• A Machine Learning Trauma Triage Model for Critical Care Transport

    Aaron C Weidman, Salim Malakouti, David D Salcido, Chase Zikmund, Ravi Patel, Leonard S Weiss, Michael R Pinsky, Gilles Clermont, Jonathan Elmer, Ronald K Poropatich, Joshua B Brown, Francis X Guyette

    JAMA Netw Open. 2025 Jun 2;8(6):e259639. doi: 10.1001/jamanetworkopen.2025.9639.

    Abstract

    Importance: Under austere prehospital conditions, rapid classification of injured patients for intervention or transport is essential for providing lifesaving care. Discerning which patients need care most urgently further allows for optimal allocation of limited resources. These triage processes are hindered by the limited diagnostic resources and modalities available in the prehospital environment.

    Objective: To develop a triage model for prehospital use in patients with traumatic injury supported by machine learning (ML) analysis of continuous physiological waveform signals and derived patterns of vital signs.

    Design, setting, and participants: This retrospective cohort study used data from January 1, 2018, to November 18, 2021, from critically ill patients with trauma transported by a large critical care air transport system serving Pennsylvania and surrounding states. Patients were included if classified as a trauma case by treating prehospital clinicians during a scene run by the transport service. Data were analyzed from May to November of 2024.

    Exposures: Metrics derived from physiological waveform signal and vital sign patterns during the first 15 minutes following initiation of patient care and transport.
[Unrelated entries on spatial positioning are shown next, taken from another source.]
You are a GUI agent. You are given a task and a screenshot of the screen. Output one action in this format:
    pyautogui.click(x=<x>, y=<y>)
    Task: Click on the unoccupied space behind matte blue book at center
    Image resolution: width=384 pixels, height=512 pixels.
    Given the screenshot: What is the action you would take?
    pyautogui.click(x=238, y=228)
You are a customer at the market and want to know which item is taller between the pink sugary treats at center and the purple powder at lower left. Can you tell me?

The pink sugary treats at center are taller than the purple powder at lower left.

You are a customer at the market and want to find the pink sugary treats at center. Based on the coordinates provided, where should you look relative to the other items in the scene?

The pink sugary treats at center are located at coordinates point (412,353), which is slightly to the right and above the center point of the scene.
    Main outcomes and measures: Administration of a lifesaving intervention (LSI) occurring within a 2-minute epoch during patient care. An ensemble ML approach was applied to predict LSI occurrence from physiological features recorded in the 2-minute epoch immediately preceding the LSI epoch.

    Results: A total of 2809 participants were included in the analysis (mean [SD] age, 47.7 [19.5] years; 1981 [70.5%] men). These participants had 15 088 two-minute epochs that yielded physiological data recording, of which 910 (6.0%) included an LSI. Good model performance was observed for predicting overall LSI, with an area under the receiver operating characteristics curve of 0.810 (95% CI, 0.782-0.842); sensitivity, 0.268 (95% CI, 0.193-0.357); positive predictive value, 0.301 (95% CI, 0.228-0.356); positive likelihood ratio, 6.793 (95% CI, 4.887-8.795); specificity, 0.960 (95% CI, 0.947-0.972); negative predictive value, 0.953 (95% CI, 0.943-0.964); and negative likelihood ratio, 0.763 (95% CI, 0.680-0.837). Performance was equivalent or better when predicting several LSI subcategories (eg, airway intervention, blood transfusion, vasopressor medication), when using physiological features captured up to 15 minutes prior to LSI administration, when predicting only the first LSI occurrence for each patient, and across mechanism of injury.

    Conclusions and relevance: In this cohort study of critically ill patients with trauma in the prehospital setting, an ML-based triage model using physiological features provided accurate predictions of lifesaving intervention delivery to single patients. Modeling approaches could be deployed in the field to help streamline and augment prehospital triage.